But the funds didn’t have to operate under the burden of FDIC supervision. Partly because of this, and the higher yields they offered, they were able to suck massive amounts of funds from banking system--and weakened it tremendously, in the process. The funds’ corporate parents, meanwhile, promised that even though the funds weren’t guaranteed by federal deposit insurance, investors were not at risk of principal loss.

Money market funds boomed, and eventually became a cornerstone of the “shadow banking system.” Like most things shadowy, this alternative system wasn't entirely what it seemed. In the last few days, we’ve all found that out: investors have indeed lost principal, several major funds have closed outright, and the funds’ corporate parents have not stepped in to protect investors’ principal.
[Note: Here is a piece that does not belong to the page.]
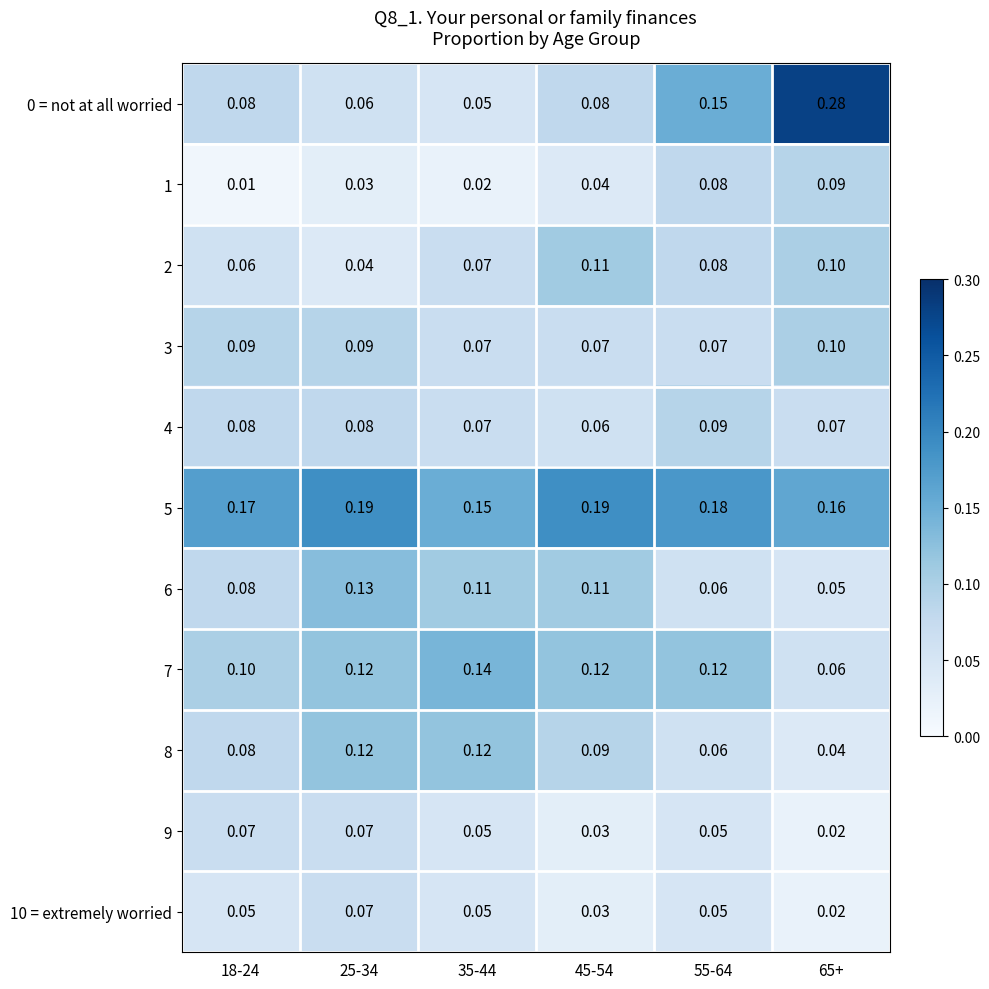

At how many categories does at least one series exceed 0?

6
So much for shadow banking. Or maybe they should call it “chutzpah banking:” now, in the fund operators’ time of crisis, and even though the operators haven’t paid a nickel’s worth in FDIC insurance premiums and have avoided the restrictions of federal regulation (and haven’t had any “socially responsible” missions foisted on them by Congress), the money fund companies have gone hat in hand looking for a federal bailout.

And lo and behold, they’ve gotten one. The federal government has guaranteed 100% of the funds’ principal, in effect providing the fund operators the same protection, for free, that the banking industry has had to pay the FDIC for for years.

When are you bankers going to rise up and put an end to this nonsense? You’ve stood by for years and let outsiders fritter away your franchise:

  • The investment banks have skimmed off high margin business, using massive leverage.
  • The money market funds siphoned massive amounts of our deposits—and have even gotten the government to provide a guarantee.
  • Congress gives us to unending social mandates, such as the Community Reinvestment Act and flood insurance, that provide low (or negative) returns.
  • The regulators are capricious and impose costly burdens.
  • When a crisis finally hits, the feds bailout our unregulated competitors at no cost.
  • Our lobbyists, led by the ABA, turn out to be spineless and ineffectual.

The current crisis gives bankers a huge opportunity. How can we use it to strengthen our banking system, and fortify our core franchise?